In some cases, vendors had not met the 16-day data collection requirement but still billed Medicare for the service. Ferrante also said that documentation of the medical need for the individual patient is often missing from the records. Each patient needs a documented reason for using RPM.

“Key elements of the code criteria are just blatantly missing and those claims are still being submitted, and part of that is happening most prominently in situations where there's the third-party RPM companies,” Ferrante said. 

Ferrante said medical practices have relied too heavily on third-party vendors and have not realized their billing practices have been suspect. He attributed a portion of the billing mistakes to the newness of the codes—they went live in 2019—and non-healthcare companies entering the RPM market that don’t understand healthcare reimbursement.

“A lot of the advertising that goes on with those companies, they say, ‘Hey, we know you're a busy hospital. We know that you're a busy physician practice, so we're going to help you manage this.’ And sometimes those practices rely too heavily on that third-party vendor,” he said.

A handful of RPM companies have been intentionally deceitful and misused the codes for profit.

In January, the DOJ charged a South Florida RPM company up to a $4.9 million settlement fee for allegedly offering gift cards for patients that met the 16-day data collection requirement and dressing barely trained health coaches in scrubs to appear as healthcare professionals. 

“No one's completely squeaky clean,” Ferrante said. “It's just so complicated. There's always some error rate of mistakes. So, not surprisingly, things come up in those audits. Sometimes it's not worrisome. Sometimes it's, 'What the heck has been going on?'”

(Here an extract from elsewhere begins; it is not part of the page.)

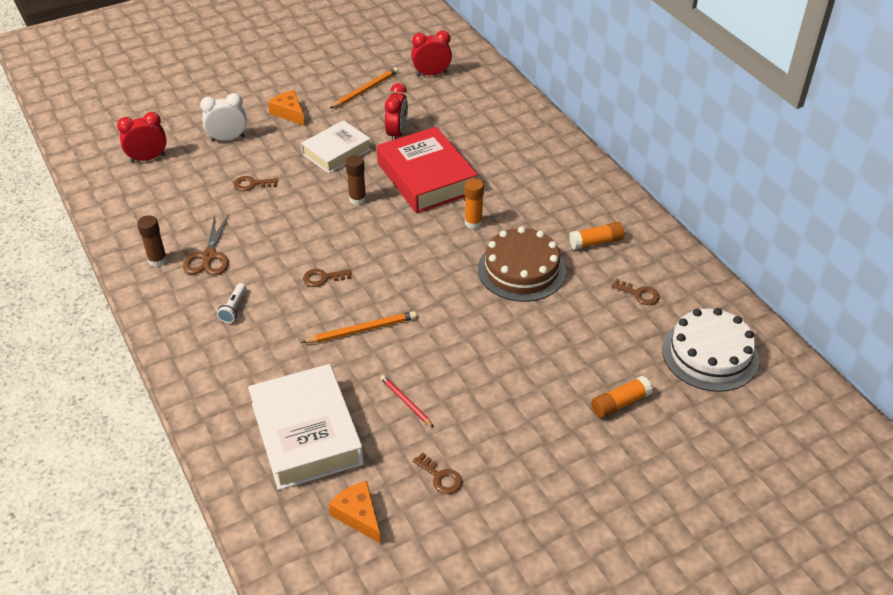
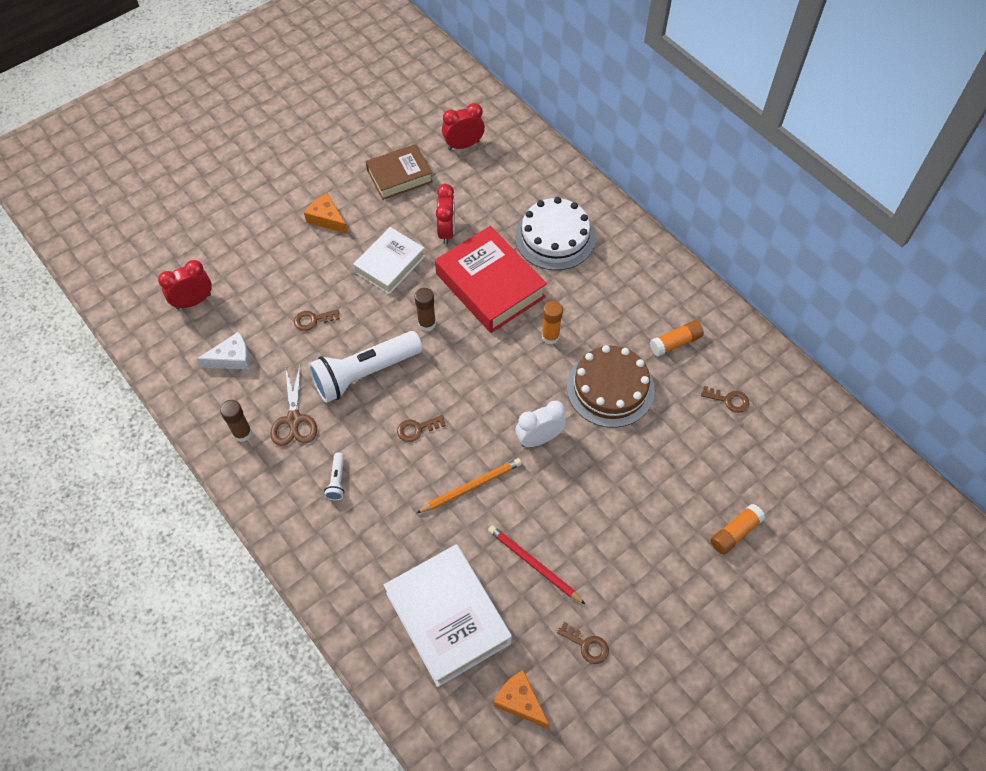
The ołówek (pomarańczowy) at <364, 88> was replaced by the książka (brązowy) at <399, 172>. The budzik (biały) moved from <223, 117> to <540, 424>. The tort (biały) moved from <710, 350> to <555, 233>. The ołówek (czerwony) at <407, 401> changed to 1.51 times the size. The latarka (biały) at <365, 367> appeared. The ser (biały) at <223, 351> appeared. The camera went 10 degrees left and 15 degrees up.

Beyond legitimate issues, auditors have thrown red flags without having all of the recorded medical data for the claim. Third-party vendors often keep separate files from healthcare providers, and there have been many cases where the auditor is missing information, Nixon explained.

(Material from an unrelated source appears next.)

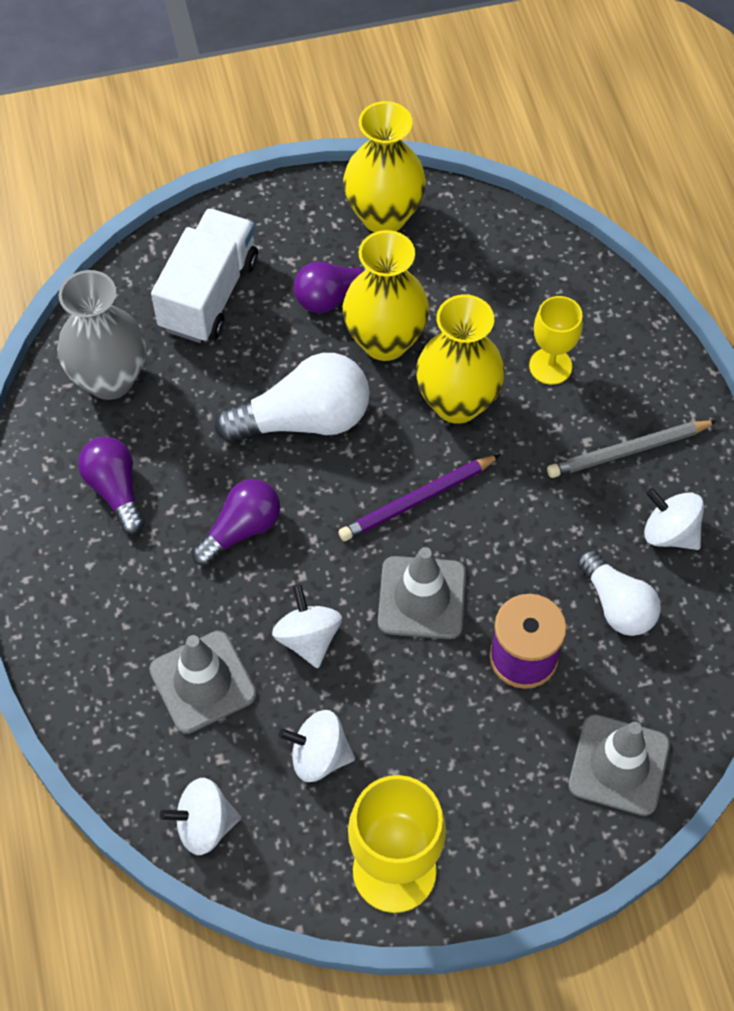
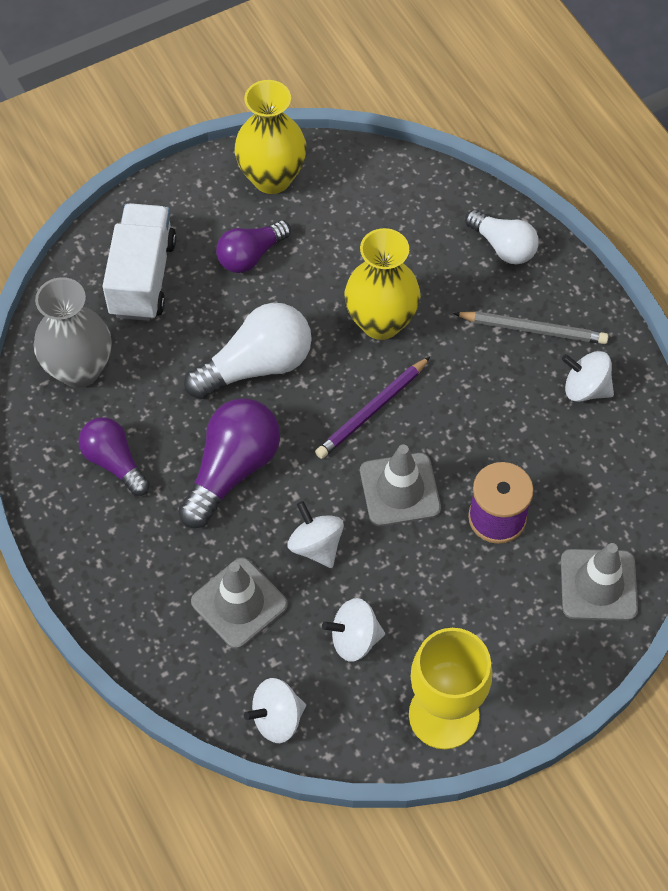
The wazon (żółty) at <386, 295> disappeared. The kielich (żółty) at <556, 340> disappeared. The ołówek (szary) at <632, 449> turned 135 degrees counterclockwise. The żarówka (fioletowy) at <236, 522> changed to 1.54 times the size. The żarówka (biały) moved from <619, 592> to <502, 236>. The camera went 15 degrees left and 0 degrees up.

“There isn’t a standardized way to build the platform or standard ways that some things have to be documented—like the 'orders' for RPM,” Nixon explained. “Sometimes even the practices themselves, when they're turning over documents to support the claims, they are not realizing that they should be providing both the platform records and the EHR records.”

It’s not clear whether the Trump administration will continue to probe RPM companies. Nixon said all the audits she’s working on started in 2024. Ferrante said he’s had some audits start in the weeks since Trump took office, but he explained that the cases could have been built by the Biden administration.

The Trump administration should be deliberate in striking a balance between auditing for fraud, waste and abuse while not overburdening health technology companies with expensive and unnecessary audits, Nixon warned.

“It's causing a lot of frustration and uncertainty,” Nixon said. “[CMS] gave us these programs to bill for and to code, and now we're getting in trouble for doing it. A lot of times you're just saying we're doing something wrong, and we're not.”